Each entry below must be repeated exactly. Leave the pictures out of it.

===== Task input =====

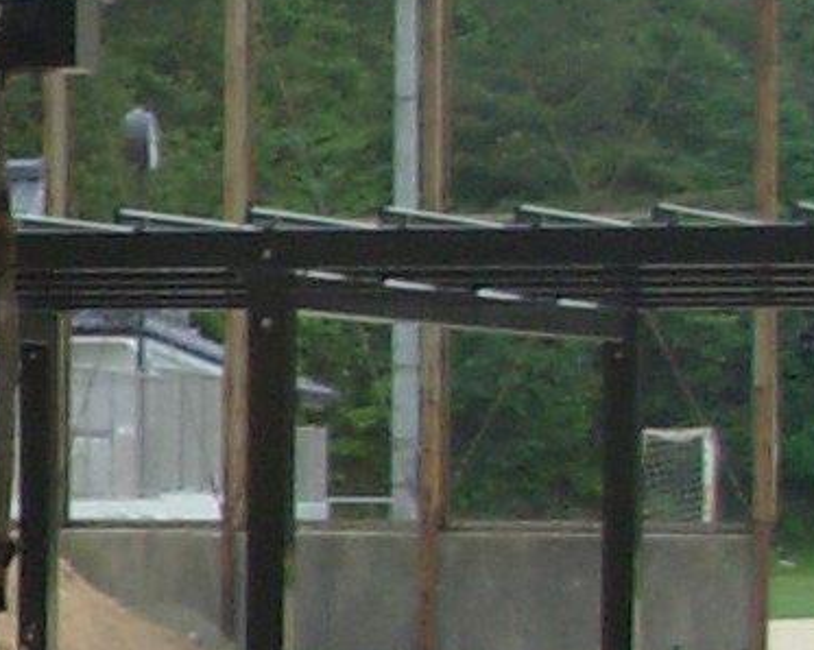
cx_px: -1460
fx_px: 6742
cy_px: 879
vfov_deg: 5.5
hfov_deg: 6.4
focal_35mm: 280
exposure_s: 1/342
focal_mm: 6.3
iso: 50
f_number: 2.9
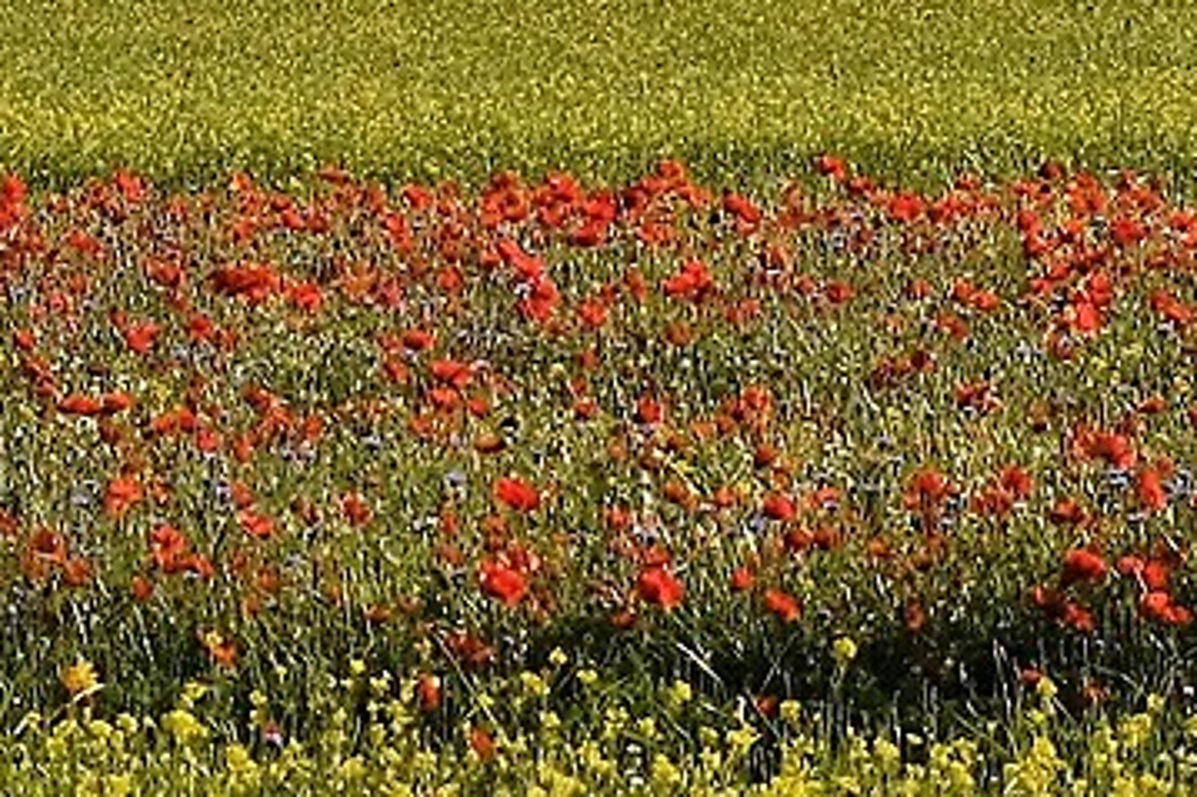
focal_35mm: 348
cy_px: 53
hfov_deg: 5.9
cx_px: 180
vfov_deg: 3.9
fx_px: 11565
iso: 100
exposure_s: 1/125
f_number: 8
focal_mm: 34.5
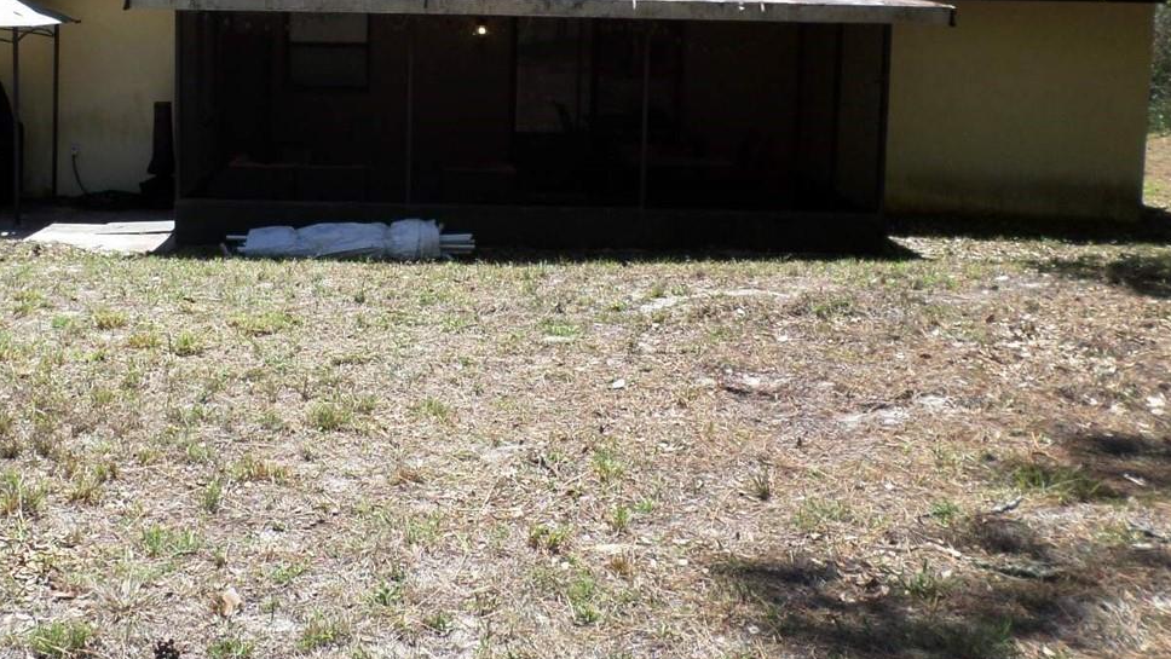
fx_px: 1398
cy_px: 122
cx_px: 381
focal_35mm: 45
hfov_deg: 44.7
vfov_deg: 26.0
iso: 80
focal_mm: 4.5
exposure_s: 1/750
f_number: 2.5
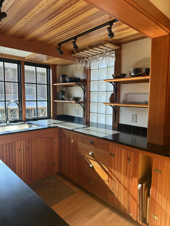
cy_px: 113
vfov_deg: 71.6
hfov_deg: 56.8
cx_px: 85
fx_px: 157
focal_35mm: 24
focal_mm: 6.86
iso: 125
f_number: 1.78
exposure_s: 1/120
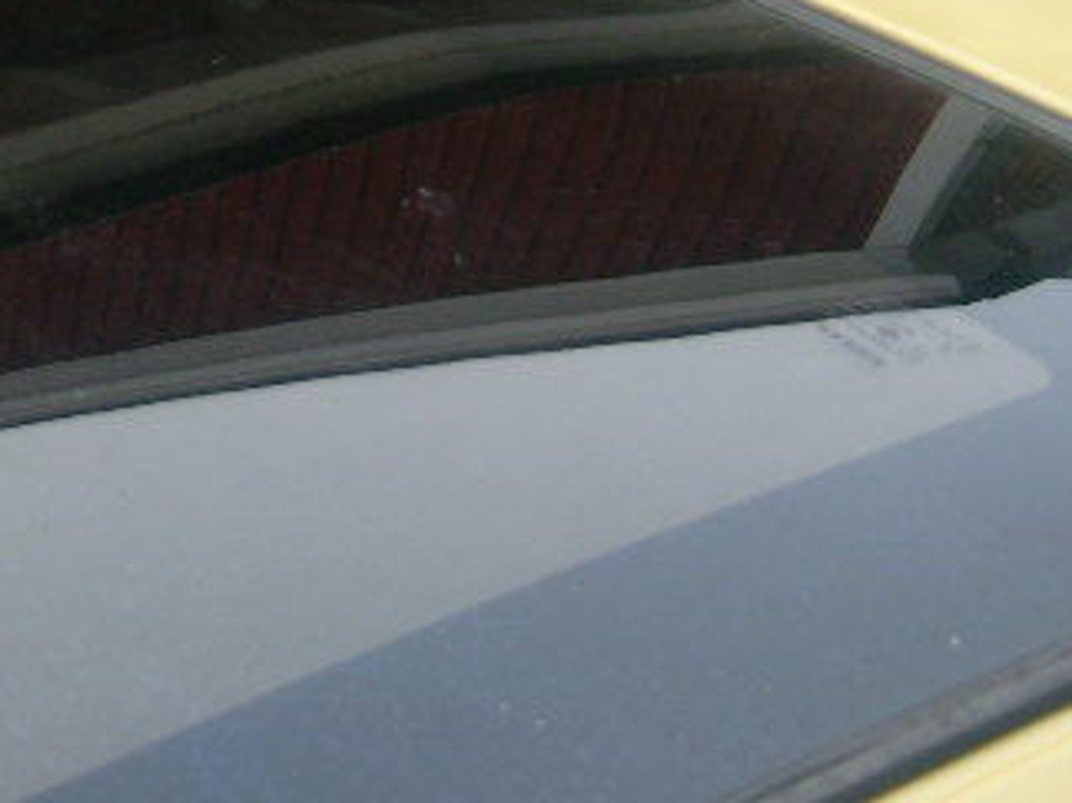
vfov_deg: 13.5
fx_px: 3374
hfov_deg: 18.1
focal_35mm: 109
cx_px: 531
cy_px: 86
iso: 50
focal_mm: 9.16
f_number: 3.4
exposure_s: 1/297
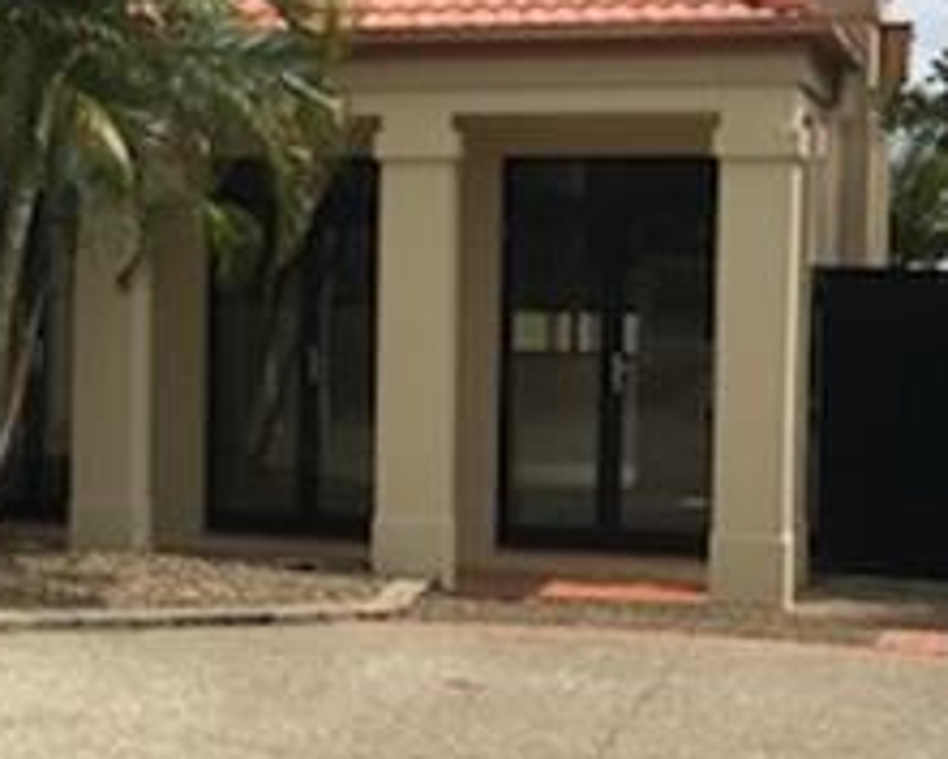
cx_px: -472
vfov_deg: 15.6
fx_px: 2779
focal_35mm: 99
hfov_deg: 17.4
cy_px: 334
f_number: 1.8
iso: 20
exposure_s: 1/4808
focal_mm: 3.99
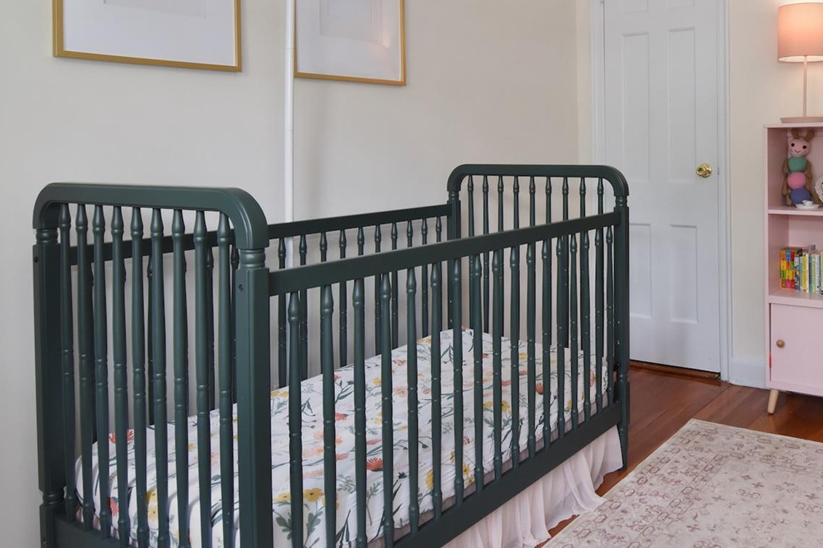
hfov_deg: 59.1
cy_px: 174
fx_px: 684
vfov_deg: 43.0
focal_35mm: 30
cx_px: 610
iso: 640
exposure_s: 1/80
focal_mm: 11
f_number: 8
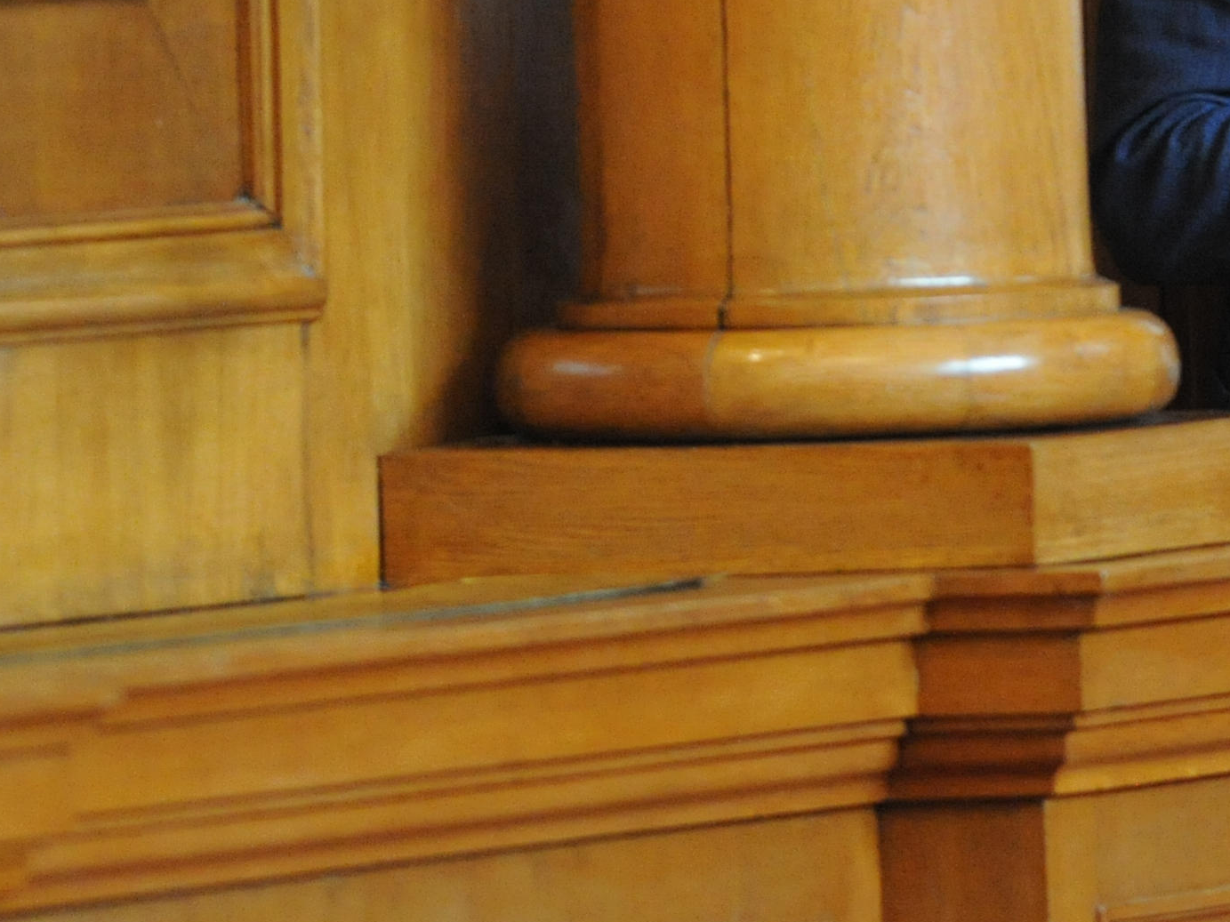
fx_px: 31515
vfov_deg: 1.7
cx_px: 1362
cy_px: 103
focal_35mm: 887
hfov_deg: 2.2
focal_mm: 300
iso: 5000
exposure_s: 1/400
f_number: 4
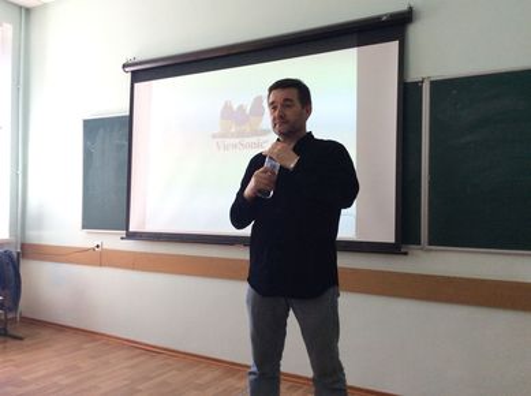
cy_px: 198
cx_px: 266
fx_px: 490
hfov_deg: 56.9
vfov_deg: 44.0
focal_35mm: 32
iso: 50
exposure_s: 1/100
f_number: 2.4
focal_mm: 3.3
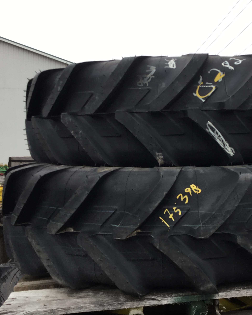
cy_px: 158
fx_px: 382
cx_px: 189
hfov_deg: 35.7
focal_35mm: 41
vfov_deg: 44.8
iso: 25
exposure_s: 1/185
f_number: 2.4
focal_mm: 3.3
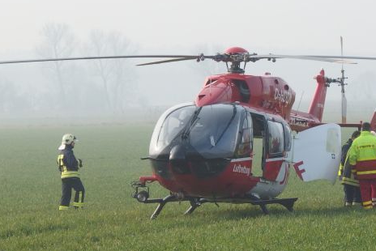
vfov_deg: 5.5
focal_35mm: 252
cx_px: 284
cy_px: 104
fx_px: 2634
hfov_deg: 8.2
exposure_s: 1/500
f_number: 3.5
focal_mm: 23.5
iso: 100
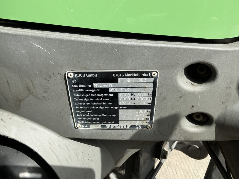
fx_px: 193
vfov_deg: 49.7
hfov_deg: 63.4
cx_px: 120
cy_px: 90
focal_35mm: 28
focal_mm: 3
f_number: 1.8
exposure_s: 1/599
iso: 25
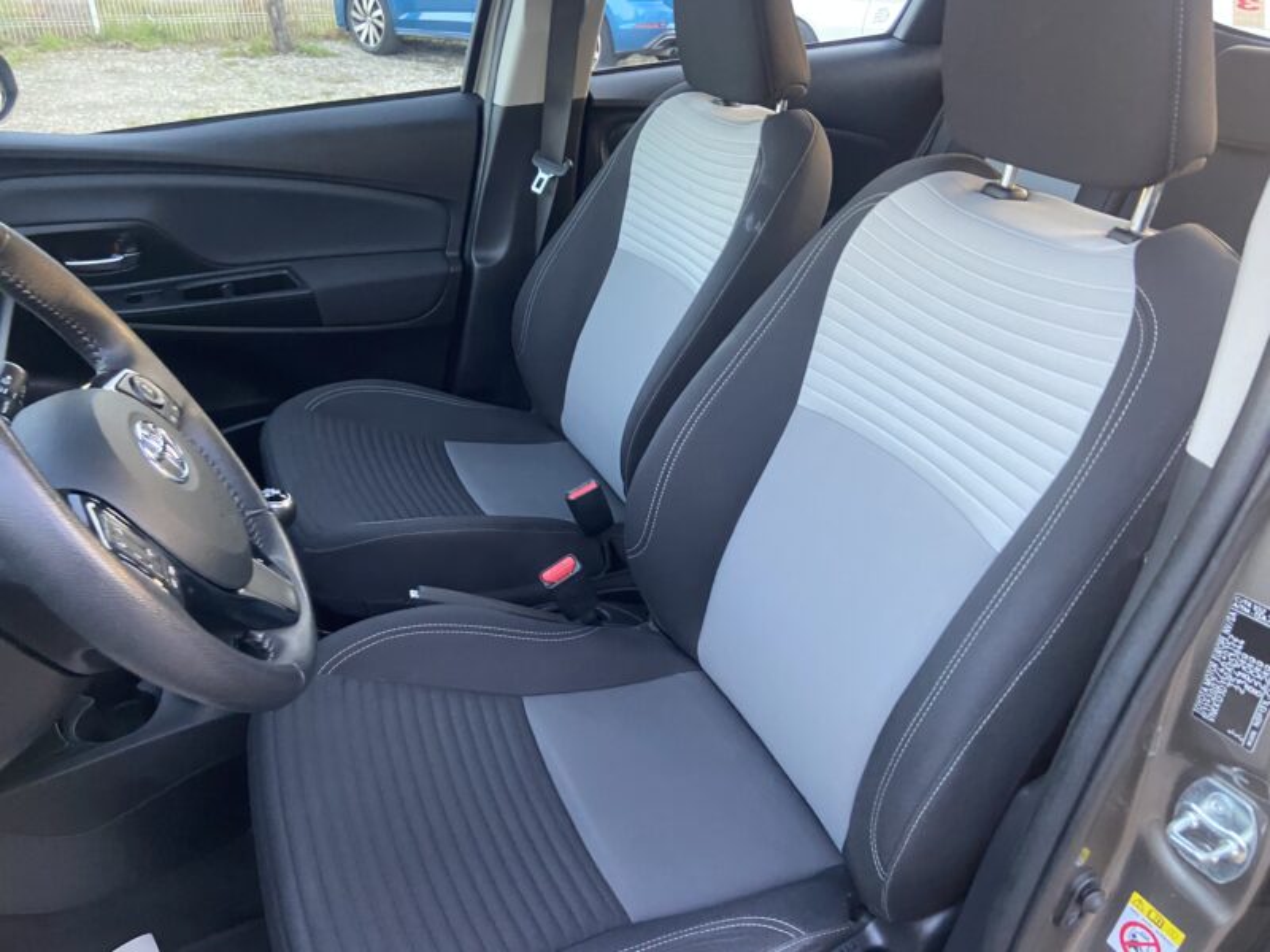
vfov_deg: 53.1
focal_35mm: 26
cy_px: 476
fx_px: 954
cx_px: 635
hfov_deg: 67.3
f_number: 1.8
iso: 250
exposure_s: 1/60
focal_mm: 4.25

=====

• Answer to this task
cx_px: -1460
fx_px: 6742
cy_px: 879
vfov_deg: 5.5
hfov_deg: 6.4
focal_35mm: 280
exposure_s: 1/342
focal_mm: 6.3
iso: 50
f_number: 2.9
focal_35mm: 348
cy_px: 53
hfov_deg: 5.9
cx_px: 180
vfov_deg: 3.9
fx_px: 11565
iso: 100
exposure_s: 1/125
f_number: 8
focal_mm: 34.5
fx_px: 1398
cy_px: 122
cx_px: 381
focal_35mm: 45
hfov_deg: 44.7
vfov_deg: 26.0
iso: 80
focal_mm: 4.5
exposure_s: 1/750
f_number: 2.5
cy_px: 113
vfov_deg: 71.6
hfov_deg: 56.8
cx_px: 85
fx_px: 157
focal_35mm: 24
focal_mm: 6.86
iso: 125
f_number: 1.78
exposure_s: 1/120
vfov_deg: 13.5
fx_px: 3374
hfov_deg: 18.1
focal_35mm: 109
cx_px: 531
cy_px: 86
iso: 50
focal_mm: 9.16
f_number: 3.4
exposure_s: 1/297
cx_px: -472
vfov_deg: 15.6
fx_px: 2779
focal_35mm: 99
hfov_deg: 17.4
cy_px: 334
f_number: 1.8
iso: 20
exposure_s: 1/4808
focal_mm: 3.99
hfov_deg: 59.1
cy_px: 174
fx_px: 684
vfov_deg: 43.0
focal_35mm: 30
cx_px: 610
iso: 640
exposure_s: 1/80
focal_mm: 11
f_number: 8
fx_px: 31515
vfov_deg: 1.7
cx_px: 1362
cy_px: 103
focal_35mm: 887
hfov_deg: 2.2
focal_mm: 300
iso: 5000
exposure_s: 1/400
f_number: 4
cy_px: 198
cx_px: 266
fx_px: 490
hfov_deg: 56.9
vfov_deg: 44.0
focal_35mm: 32
iso: 50
exposure_s: 1/100
f_number: 2.4
focal_mm: 3.3
cy_px: 158
fx_px: 382
cx_px: 189
hfov_deg: 35.7
focal_35mm: 41
vfov_deg: 44.8
iso: 25
exposure_s: 1/185
f_number: 2.4
focal_mm: 3.3
vfov_deg: 5.5
focal_35mm: 252
cx_px: 284
cy_px: 104
fx_px: 2634
hfov_deg: 8.2
exposure_s: 1/500
f_number: 3.5
focal_mm: 23.5
iso: 100
fx_px: 193
vfov_deg: 49.7
hfov_deg: 63.4
cx_px: 120
cy_px: 90
focal_35mm: 28
focal_mm: 3
f_number: 1.8
exposure_s: 1/599
iso: 25
vfov_deg: 53.1
focal_35mm: 26
cy_px: 476
fx_px: 954
cx_px: 635
hfov_deg: 67.3
f_number: 1.8
iso: 250
exposure_s: 1/60
focal_mm: 4.25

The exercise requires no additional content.